- [MIT DEN ANGABEN]:
**A.** Stimmen die folgenden Aussagen mit dem Text über Käthe Kollwitz überein? Beantworte jede mit Ja oder Nein und zitiere die entscheidenden Worte aus dem Text wörtlich.
(i) Kollwitz wurde am 8. Juli 1867 in Königsberg geboren.
(ii) Ihre Werke sind überwiegend in kräftigen Farben gehalten.
(iii) Das Plakat »Nie wieder Krieg« entwarf sie 1924 für die Sozialistische Arbeiterjugend.
**B.** Welchen Beruf übte der Vater von Käthe Kollwitz laut dem Text über sie aus?

- [TEXT]:

□ □ □ □

Trauer, Schmerz, Tod und Leid, aber auch die Beziehung zwischen Mutter und Kind sind zentrale Themen in ihrem Werk. Sie verarbeitete das, was sie erlebte: zwei Weltkriege, die Wirtschaftskrise in der Weimarer Republik, die Nazi-Herrschaft. Ihre Lithografien, Radierungen, Holzschnitte oder Zeichnungen sind meist in Schwarz-Weiß- oder Brauntönen gehalten. Die fehlende Farbigkeit reduziert den Ausdruck der Bilder auf das Wesentliche.

Peters Tod im Ersten Weltkrieg

Kollwitz gilt als herausragende Meisterin der Druckgrafik und der Zeichnung. Immer wieder hat sie sich selbst korrigiert und etliche Fassungen eines Drucks erstellt, bevor sie zufrieden war. Es ging ihr um jede Nuance in der Linienführung.

Das zeichnerische Talent der am 8. Juli 1867 in Königsberg als Käthe Schmidt geborenen Künstlerin wurde früh entdeckt. Ihr Vater förderte sie. Der Bauunternehmer hatte eigentlich Jura studiert, musste aber seine juristische Laufbahn wegen seiner Zugehörigkeit zur "Freien evangelischen Gemeinde" aufgeben.

Plakat »Nie wieder Krieg« von Käthe Kollwitz.
»Nie wieder Krieg«, lautet die Aufschrift des Plakats, das Käthe Kollwitz 1924 für die Sozialistische Arbeiterjugend entwarf.

□ □ □ □

(Einträge aus einem Datensatz)
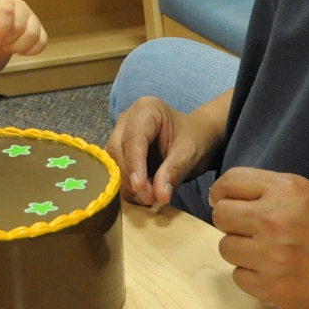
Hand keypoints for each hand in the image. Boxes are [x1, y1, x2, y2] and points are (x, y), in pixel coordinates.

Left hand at [0, 0, 47, 55]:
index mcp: (3, 1)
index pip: (7, 12)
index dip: (2, 30)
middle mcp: (20, 7)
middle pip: (20, 26)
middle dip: (9, 41)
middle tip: (0, 44)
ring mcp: (32, 18)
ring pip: (34, 35)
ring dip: (20, 47)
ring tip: (9, 48)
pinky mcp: (39, 30)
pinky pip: (42, 42)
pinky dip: (32, 51)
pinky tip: (20, 52)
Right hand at [106, 96, 220, 206]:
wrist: (196, 138)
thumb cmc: (195, 139)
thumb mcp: (190, 154)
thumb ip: (173, 172)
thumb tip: (159, 196)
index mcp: (146, 109)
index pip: (133, 139)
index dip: (135, 165)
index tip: (141, 189)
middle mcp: (127, 118)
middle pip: (117, 150)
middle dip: (130, 177)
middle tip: (148, 199)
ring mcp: (120, 133)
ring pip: (112, 162)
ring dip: (126, 184)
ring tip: (147, 199)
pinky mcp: (119, 149)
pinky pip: (115, 169)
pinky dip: (126, 185)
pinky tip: (141, 196)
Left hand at [208, 167, 308, 308]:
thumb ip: (273, 192)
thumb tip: (230, 196)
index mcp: (285, 190)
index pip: (229, 183)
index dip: (223, 192)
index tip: (225, 200)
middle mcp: (272, 220)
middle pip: (221, 215)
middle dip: (231, 221)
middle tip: (247, 229)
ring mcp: (271, 257)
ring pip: (226, 248)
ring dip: (241, 249)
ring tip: (264, 252)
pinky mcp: (273, 289)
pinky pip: (239, 277)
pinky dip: (251, 276)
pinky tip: (272, 273)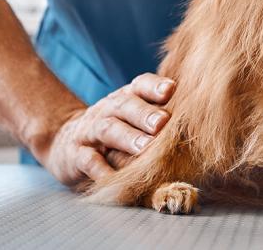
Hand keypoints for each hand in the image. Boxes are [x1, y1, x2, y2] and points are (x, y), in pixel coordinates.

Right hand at [40, 73, 175, 186]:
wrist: (65, 142)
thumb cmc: (114, 130)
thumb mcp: (131, 118)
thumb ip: (158, 116)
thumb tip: (198, 122)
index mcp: (126, 98)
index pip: (140, 85)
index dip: (154, 86)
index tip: (171, 89)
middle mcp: (108, 110)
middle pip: (126, 106)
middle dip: (145, 114)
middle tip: (162, 123)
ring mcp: (90, 131)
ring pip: (108, 129)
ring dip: (127, 137)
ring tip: (145, 148)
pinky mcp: (75, 155)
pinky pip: (87, 160)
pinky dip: (100, 169)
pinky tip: (113, 177)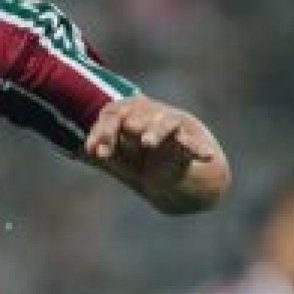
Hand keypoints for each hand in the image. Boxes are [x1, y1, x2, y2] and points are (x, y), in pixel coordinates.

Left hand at [84, 95, 227, 211]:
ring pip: (164, 122)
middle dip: (124, 128)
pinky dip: (200, 149)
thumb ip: (106, 149)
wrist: (179, 179)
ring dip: (155, 130)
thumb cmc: (144, 162)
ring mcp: (172, 128)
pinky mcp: (190, 143)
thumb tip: (86, 150)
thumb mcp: (121, 156)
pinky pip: (194, 145)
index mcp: (130, 117)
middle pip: (135, 114)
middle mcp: (151, 117)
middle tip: (119, 136)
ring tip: (147, 142)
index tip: (94, 152)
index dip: (102, 130)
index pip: (113, 113)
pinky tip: (207, 156)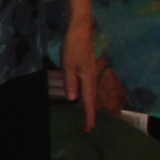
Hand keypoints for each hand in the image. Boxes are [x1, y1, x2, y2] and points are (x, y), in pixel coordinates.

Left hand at [62, 13, 109, 128]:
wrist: (80, 31)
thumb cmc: (73, 47)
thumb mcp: (68, 65)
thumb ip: (70, 82)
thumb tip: (72, 99)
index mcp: (87, 78)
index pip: (88, 101)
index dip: (89, 115)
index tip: (89, 128)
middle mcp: (92, 78)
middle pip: (92, 100)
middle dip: (91, 114)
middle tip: (89, 128)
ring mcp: (91, 73)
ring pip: (91, 94)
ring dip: (90, 106)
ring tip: (88, 117)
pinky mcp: (88, 69)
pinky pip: (89, 87)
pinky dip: (88, 97)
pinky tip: (84, 98)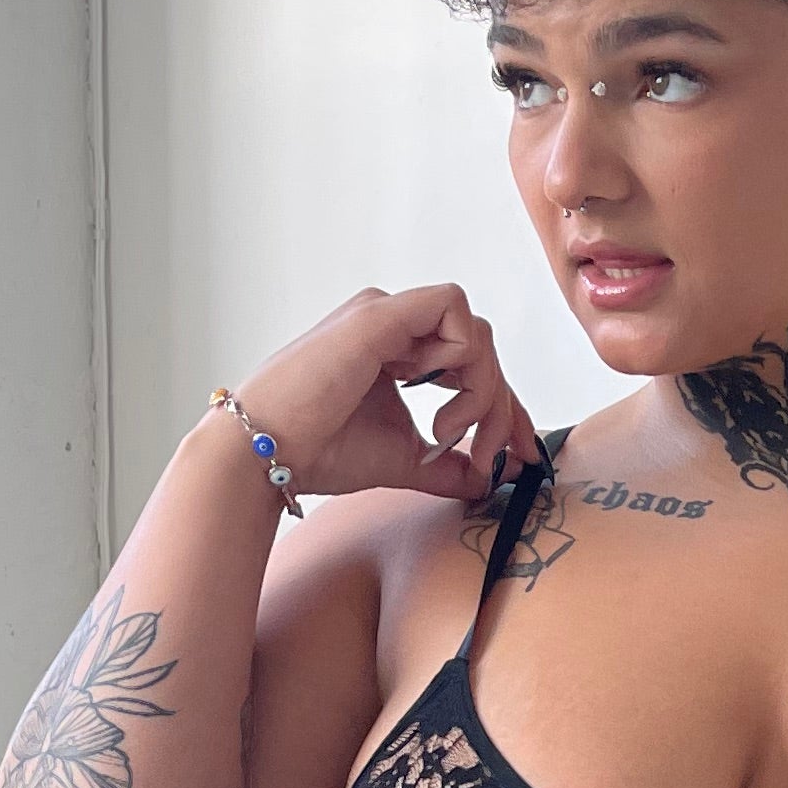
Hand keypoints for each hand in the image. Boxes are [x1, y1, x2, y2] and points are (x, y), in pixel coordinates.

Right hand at [222, 283, 543, 504]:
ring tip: (447, 433)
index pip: (470, 364)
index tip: (519, 452)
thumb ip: (448, 466)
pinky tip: (436, 400)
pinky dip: (461, 356)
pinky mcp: (379, 317)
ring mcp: (386, 316)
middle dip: (501, 407)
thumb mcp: (403, 459)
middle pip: (480, 350)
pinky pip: (451, 309)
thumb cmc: (318, 451)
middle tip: (489, 454)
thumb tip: (488, 478)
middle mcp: (394, 326)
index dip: (505, 406)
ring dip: (480, 389)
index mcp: (396, 350)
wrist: (268, 452)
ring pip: (473, 333)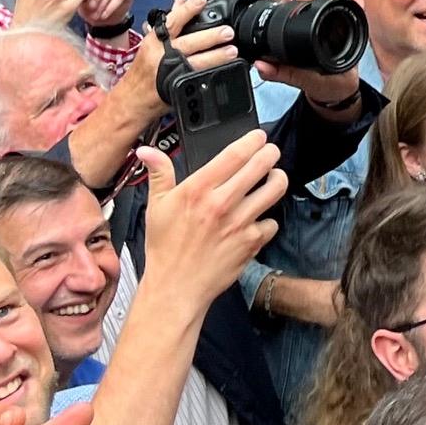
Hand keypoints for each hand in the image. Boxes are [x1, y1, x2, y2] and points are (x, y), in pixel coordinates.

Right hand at [135, 133, 285, 307]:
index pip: (235, 153)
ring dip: (278, 179)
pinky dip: (268, 219)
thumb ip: (159, 174)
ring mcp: (239, 223)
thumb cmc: (165, 247)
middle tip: (270, 153)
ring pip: (275, 189)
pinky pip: (272, 222)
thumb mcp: (157, 206)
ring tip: (273, 178)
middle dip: (271, 153)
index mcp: (198, 189)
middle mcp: (221, 203)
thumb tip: (148, 151)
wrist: (175, 287)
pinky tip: (258, 219)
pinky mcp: (251, 242)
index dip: (253, 140)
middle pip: (262, 165)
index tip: (258, 137)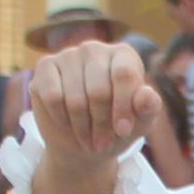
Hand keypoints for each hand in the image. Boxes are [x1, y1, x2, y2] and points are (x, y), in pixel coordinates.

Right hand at [27, 43, 163, 185]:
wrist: (83, 144)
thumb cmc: (116, 129)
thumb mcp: (139, 123)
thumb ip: (148, 108)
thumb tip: (147, 96)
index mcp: (124, 55)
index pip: (124, 75)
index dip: (123, 107)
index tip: (123, 132)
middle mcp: (95, 49)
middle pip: (98, 90)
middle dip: (101, 124)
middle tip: (102, 143)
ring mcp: (68, 55)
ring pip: (75, 97)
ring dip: (82, 126)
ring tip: (88, 139)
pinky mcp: (45, 66)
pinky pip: (52, 96)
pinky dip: (61, 117)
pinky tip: (67, 122)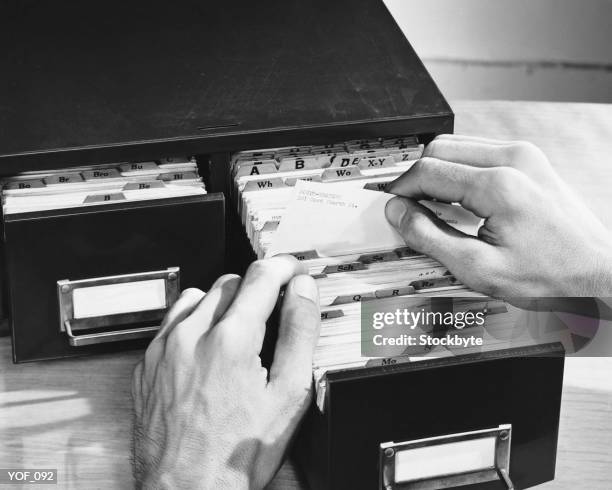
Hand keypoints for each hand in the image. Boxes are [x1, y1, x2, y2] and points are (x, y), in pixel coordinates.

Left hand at [132, 256, 319, 488]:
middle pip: (230, 281)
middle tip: (271, 311)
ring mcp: (163, 348)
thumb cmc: (236, 454)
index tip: (292, 271)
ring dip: (223, 302)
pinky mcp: (147, 364)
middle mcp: (191, 336)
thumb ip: (299, 332)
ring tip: (239, 331)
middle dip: (256, 288)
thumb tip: (302, 291)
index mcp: (230, 339)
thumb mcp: (288, 395)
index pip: (261, 276)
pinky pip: (171, 321)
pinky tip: (206, 346)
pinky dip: (193, 321)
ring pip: (198, 296)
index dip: (284, 267)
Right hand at [385, 134, 611, 296]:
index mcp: (499, 185)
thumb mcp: (479, 268)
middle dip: (416, 177)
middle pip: (438, 149)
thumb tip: (399, 214)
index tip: (392, 208)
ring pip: (457, 146)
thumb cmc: (552, 277)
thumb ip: (430, 237)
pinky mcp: (530, 161)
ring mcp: (525, 156)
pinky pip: (478, 152)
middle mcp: (514, 160)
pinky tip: (460, 199)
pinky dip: (459, 171)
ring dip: (437, 172)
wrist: (596, 275)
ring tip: (434, 207)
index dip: (400, 190)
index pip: (427, 171)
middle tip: (408, 208)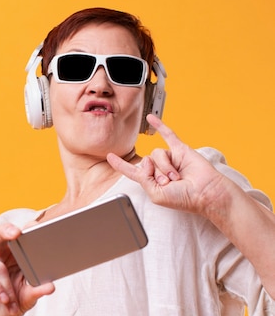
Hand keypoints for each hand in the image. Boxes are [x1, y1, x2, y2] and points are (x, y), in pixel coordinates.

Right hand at [0, 223, 54, 315]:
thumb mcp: (23, 302)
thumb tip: (51, 286)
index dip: (26, 230)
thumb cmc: (2, 307)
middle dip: (8, 231)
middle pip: (0, 234)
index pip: (19, 238)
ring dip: (6, 286)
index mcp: (12, 256)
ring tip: (10, 302)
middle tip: (17, 233)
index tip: (35, 226)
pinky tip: (3, 299)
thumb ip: (34, 292)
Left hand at [106, 114, 226, 215]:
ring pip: (156, 153)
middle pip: (145, 161)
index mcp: (150, 181)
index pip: (131, 170)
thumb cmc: (183, 198)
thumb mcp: (156, 194)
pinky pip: (167, 134)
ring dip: (166, 166)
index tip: (109, 156)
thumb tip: (145, 160)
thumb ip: (143, 178)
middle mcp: (158, 168)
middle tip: (169, 183)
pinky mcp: (180, 149)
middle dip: (156, 173)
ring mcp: (169, 158)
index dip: (120, 164)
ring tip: (177, 177)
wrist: (206, 193)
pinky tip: (150, 117)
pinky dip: (159, 125)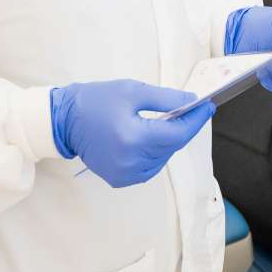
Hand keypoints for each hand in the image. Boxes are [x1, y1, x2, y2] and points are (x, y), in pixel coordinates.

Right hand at [51, 80, 214, 187]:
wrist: (63, 121)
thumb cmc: (96, 101)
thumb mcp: (133, 91)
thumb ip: (166, 99)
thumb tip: (192, 103)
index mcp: (134, 139)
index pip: (178, 134)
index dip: (196, 120)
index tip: (208, 107)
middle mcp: (131, 162)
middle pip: (172, 146)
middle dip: (183, 127)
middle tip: (190, 109)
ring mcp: (125, 174)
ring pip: (163, 158)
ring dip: (169, 141)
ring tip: (167, 122)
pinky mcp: (120, 179)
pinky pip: (150, 167)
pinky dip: (156, 153)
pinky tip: (151, 137)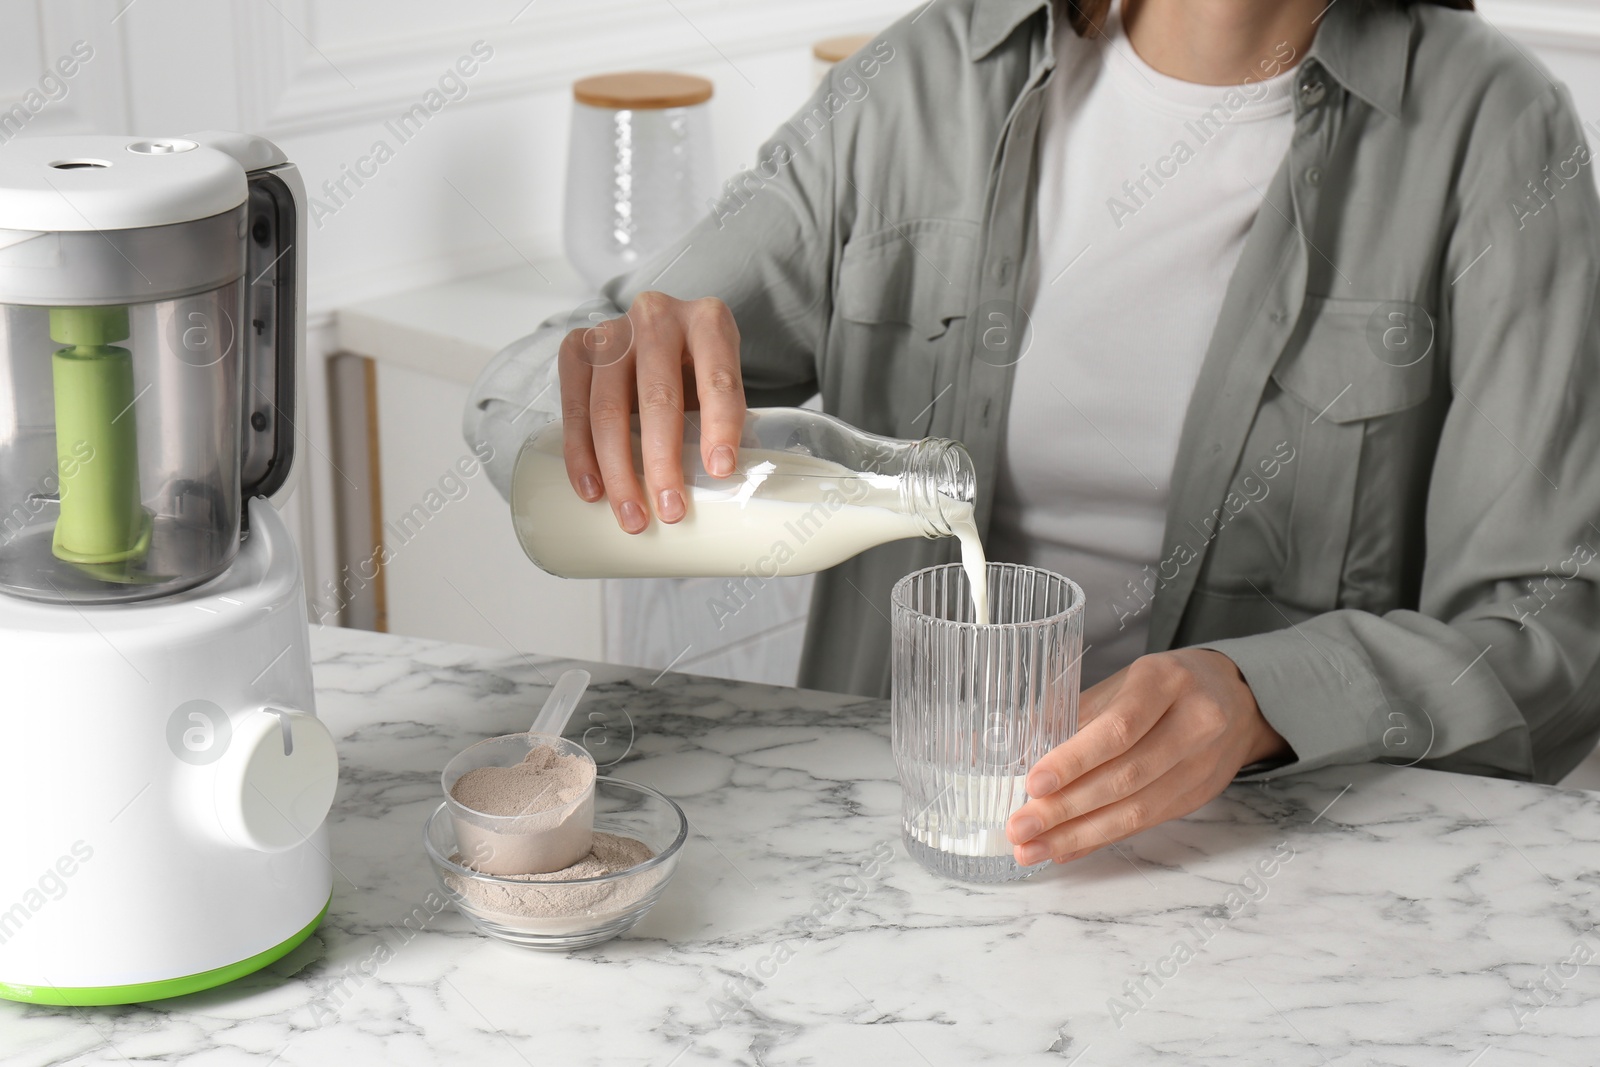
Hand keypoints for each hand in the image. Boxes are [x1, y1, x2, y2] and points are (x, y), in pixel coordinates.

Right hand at [558, 291, 744, 533]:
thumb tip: (720, 486)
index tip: (719, 471)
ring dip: (617, 471)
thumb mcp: (717, 379)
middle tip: (671, 510)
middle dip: (662, 461)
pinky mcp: (577, 348)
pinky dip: (580, 455)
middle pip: (657, 396)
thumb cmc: (693, 366)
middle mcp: (657, 317)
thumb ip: (720, 418)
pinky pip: (573, 408)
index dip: (721, 425)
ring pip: (607, 408)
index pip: (717, 376)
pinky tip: (592, 490)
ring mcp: (612, 331)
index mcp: (708, 321)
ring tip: (632, 516)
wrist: (655, 333)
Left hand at [1006, 648, 1289, 865]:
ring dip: (1078, 835)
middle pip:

□ □ □ □

- [ERGEBNISSE JE AUFGABE]:
**A.**
(i) Ja: „am 8. Juli 1867 in Königsberg als Käthe Schmidt geborenen Künstlerin“
(ii) Nein: „meist in Schwarz-Weiß- oder Brauntönen gehalten“
(iii) Ja: „das Käthe Kollwitz 1924 für die Sozialistische Arbeiterjugend entwarf“

**B.** Er war Bauunternehmer.